README for LangChain
More Links, context, competitors, models, datasets
- Some training code was based upon March 24 version of Alpaca-LoRA.
- Used high-quality created data by OpenAssistant.
- Used base models by EleutherAI.
- Used OIG data created by LAION.
- #1 open-source machine learning platform for the enterprise H2O-3
- The world's best AutoML (Automatic Machine Learning) with H2O Driverless AI
- No-Code Deep Learning with H2O Hydrogen Torch
- Document Processing with Deep Learning in Document AI
We also built platforms for deployment and monitoring, and for data wrangling and governance:
- H2O MLOps to deploy and monitor models at scale
- H2O Feature Store in collaboration with AT&T
- Open-source Low-Code AI App Development Frameworks Wave and Nitro
- Open-source Python datatable (the engine for H2O Driverless AI feature engineering)
Many of our customers are creating models and deploying them enterprise-wide and at scale in the H2O AI Cloud:
We are proud to have over 25 (of the world's 280) Kaggle Grandmasters call H2O home, including three Kaggle Grandmasters who have made it to world #1.
Please read this disclaimer carefully before using the large language model provided in this repository. Your use of the model signifies your agreement to the following terms and conditions.
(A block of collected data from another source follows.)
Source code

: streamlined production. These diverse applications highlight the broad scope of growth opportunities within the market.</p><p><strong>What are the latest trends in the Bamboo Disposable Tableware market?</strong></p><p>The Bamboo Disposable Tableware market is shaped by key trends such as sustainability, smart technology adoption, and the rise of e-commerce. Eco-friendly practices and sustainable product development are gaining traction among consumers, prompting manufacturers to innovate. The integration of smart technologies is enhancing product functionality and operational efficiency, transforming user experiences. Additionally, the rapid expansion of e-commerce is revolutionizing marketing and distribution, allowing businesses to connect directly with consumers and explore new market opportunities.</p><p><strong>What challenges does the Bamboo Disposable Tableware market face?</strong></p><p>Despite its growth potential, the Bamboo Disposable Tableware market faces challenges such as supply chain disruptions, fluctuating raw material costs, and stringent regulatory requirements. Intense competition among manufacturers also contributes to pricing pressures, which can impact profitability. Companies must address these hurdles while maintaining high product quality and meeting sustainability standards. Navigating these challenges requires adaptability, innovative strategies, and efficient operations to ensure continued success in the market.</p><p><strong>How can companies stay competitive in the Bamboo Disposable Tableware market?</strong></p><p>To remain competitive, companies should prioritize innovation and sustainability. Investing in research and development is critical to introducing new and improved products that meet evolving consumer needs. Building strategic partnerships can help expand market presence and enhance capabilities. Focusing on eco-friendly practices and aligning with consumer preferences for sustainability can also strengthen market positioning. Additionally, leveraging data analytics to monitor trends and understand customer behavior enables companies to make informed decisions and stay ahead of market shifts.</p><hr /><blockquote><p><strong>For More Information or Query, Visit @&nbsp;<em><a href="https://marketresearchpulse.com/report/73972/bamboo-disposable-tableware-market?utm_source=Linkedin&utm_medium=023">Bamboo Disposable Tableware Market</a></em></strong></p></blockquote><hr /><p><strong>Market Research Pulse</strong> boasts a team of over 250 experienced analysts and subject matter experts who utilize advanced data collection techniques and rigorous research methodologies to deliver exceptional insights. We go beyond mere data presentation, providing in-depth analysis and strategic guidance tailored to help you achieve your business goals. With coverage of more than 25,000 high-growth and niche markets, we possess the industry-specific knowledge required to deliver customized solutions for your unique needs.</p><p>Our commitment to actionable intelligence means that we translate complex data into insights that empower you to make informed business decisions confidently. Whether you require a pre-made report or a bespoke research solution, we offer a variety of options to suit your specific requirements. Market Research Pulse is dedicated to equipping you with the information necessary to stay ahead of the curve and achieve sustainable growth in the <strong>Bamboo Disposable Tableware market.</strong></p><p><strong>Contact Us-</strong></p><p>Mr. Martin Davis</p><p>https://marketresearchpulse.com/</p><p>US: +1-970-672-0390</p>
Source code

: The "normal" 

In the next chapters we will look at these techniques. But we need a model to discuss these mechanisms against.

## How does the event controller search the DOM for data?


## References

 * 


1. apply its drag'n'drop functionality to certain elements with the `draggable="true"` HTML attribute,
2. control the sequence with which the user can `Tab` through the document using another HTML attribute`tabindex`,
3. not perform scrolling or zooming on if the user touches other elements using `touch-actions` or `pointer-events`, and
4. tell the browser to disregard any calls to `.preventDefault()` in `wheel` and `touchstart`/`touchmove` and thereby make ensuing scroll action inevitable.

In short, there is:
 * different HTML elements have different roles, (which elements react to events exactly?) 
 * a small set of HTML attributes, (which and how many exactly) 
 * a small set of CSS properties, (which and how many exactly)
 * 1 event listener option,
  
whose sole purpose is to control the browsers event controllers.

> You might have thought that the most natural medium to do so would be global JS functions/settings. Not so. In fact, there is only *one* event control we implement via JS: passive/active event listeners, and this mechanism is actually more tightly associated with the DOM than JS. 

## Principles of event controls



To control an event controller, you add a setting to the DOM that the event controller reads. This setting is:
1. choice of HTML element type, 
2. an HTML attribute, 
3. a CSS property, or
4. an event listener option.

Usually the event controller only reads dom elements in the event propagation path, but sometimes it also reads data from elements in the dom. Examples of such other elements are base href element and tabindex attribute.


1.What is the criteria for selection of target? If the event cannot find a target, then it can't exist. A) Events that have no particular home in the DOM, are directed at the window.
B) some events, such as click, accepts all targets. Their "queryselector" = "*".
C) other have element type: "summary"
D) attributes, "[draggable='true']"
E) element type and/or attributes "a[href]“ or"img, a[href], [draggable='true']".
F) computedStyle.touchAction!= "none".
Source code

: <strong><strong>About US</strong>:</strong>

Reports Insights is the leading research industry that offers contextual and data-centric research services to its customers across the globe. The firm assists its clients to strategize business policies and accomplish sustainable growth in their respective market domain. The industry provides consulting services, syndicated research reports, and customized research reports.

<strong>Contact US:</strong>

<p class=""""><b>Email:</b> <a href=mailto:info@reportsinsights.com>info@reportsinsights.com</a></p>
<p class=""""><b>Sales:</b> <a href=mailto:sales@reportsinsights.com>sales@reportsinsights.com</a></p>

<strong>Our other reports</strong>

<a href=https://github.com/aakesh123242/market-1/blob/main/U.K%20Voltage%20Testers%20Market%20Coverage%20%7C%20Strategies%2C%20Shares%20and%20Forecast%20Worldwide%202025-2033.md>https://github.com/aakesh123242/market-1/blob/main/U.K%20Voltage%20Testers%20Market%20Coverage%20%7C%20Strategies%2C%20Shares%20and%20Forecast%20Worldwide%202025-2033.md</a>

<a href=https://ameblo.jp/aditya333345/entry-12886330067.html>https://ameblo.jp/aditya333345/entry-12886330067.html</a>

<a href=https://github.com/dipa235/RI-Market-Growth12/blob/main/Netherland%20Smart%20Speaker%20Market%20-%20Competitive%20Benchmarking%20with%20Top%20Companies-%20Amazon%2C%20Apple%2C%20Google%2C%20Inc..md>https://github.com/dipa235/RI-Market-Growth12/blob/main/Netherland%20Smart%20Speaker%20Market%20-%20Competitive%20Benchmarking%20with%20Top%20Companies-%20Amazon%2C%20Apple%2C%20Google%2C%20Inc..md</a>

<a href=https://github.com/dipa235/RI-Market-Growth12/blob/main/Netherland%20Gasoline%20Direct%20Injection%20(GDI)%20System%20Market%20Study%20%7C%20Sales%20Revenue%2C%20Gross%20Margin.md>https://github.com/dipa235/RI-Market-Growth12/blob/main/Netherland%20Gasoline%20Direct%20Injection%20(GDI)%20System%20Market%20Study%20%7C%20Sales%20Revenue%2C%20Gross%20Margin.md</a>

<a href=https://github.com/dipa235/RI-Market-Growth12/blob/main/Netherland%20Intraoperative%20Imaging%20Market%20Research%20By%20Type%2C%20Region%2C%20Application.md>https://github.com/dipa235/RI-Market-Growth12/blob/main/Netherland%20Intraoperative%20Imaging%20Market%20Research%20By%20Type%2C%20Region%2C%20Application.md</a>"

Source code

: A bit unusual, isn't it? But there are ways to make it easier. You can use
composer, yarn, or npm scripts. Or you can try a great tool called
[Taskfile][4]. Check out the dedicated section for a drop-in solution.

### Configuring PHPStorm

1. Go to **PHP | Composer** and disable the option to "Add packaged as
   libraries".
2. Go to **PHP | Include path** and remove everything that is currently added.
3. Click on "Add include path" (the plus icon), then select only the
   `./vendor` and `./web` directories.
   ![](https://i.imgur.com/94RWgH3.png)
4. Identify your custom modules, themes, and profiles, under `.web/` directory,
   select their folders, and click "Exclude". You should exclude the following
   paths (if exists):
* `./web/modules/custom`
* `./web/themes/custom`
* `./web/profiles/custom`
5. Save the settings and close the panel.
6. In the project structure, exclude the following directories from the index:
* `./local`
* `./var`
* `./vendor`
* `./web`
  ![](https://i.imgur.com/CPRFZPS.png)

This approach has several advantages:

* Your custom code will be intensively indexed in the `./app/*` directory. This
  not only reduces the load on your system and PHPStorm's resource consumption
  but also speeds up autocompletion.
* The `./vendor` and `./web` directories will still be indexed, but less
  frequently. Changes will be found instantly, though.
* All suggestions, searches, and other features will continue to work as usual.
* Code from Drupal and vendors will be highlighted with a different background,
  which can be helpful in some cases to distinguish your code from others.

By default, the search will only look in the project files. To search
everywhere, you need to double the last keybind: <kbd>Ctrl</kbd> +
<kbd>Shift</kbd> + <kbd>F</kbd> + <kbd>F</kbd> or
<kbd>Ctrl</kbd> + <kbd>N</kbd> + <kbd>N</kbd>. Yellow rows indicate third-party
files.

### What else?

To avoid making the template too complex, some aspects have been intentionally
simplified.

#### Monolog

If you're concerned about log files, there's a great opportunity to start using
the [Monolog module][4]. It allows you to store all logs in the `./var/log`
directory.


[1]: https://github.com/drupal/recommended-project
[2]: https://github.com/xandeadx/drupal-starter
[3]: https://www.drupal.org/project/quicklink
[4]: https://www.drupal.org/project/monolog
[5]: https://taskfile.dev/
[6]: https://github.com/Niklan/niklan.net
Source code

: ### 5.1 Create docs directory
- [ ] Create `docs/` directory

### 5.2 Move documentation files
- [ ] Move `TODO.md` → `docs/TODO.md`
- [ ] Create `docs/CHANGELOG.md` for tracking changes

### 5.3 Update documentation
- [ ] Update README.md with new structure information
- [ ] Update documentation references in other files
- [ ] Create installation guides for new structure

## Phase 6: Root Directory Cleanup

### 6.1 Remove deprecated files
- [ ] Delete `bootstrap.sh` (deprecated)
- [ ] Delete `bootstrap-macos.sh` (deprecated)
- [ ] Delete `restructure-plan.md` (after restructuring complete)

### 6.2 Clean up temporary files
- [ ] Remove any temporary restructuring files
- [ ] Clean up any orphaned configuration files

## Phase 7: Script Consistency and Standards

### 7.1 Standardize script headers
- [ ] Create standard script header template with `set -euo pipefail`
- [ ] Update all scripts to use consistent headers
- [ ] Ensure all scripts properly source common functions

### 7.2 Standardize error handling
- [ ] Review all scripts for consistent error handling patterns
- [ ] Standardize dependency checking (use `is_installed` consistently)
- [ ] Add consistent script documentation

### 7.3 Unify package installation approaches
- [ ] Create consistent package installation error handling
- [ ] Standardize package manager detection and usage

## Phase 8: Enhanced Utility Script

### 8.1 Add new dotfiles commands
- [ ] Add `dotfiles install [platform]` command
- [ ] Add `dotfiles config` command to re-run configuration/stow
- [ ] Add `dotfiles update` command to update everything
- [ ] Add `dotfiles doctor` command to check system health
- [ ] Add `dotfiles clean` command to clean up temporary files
- Biases and Offensiveness: The large language model is trained on a diverse range of internet text data, which may contain biased, racist, offensive, or otherwise inappropriate content. By using this model, you acknowledge and accept that the generated content may sometimes exhibit biases or produce content that is offensive or inappropriate. The developers of this repository do not endorse, support, or promote any such content or viewpoints.
- Limitations: The large language model is an AI-based tool and not a human. It may produce incorrect, nonsensical, or irrelevant responses. It is the user's responsibility to critically evaluate the generated content and use it at their discretion.
- Use at Your Own Risk: Users of this large language model must assume full responsibility for any consequences that may arise from their use of the tool. The developers and contributors of this repository shall not be held liable for any damages, losses, or harm resulting from the use or misuse of the provided model.
- Ethical Considerations: Users are encouraged to use the large language model responsibly and ethically. By using this model, you agree not to use it for purposes that promote hate speech, discrimination, harassment, or any form of illegal or harmful activities.
- Reporting Issues: If you encounter any biased, offensive, or otherwise inappropriate content generated by the large language model, please report it to the repository maintainers through the provided channels. Your feedback will help improve the model and mitigate potential issues.
- Changes to this Disclaimer: The developers of this repository reserve the right to modify or update this disclaimer at any time without prior notice. It is the user's responsibility to periodically review the disclaimer to stay informed about any changes.
By using the large language model provided in this repository, you agree to accept and comply with the terms and conditions outlined in this disclaimer. If you do not agree with any part of this disclaimer, you should refrain from using the model and any content generated by it.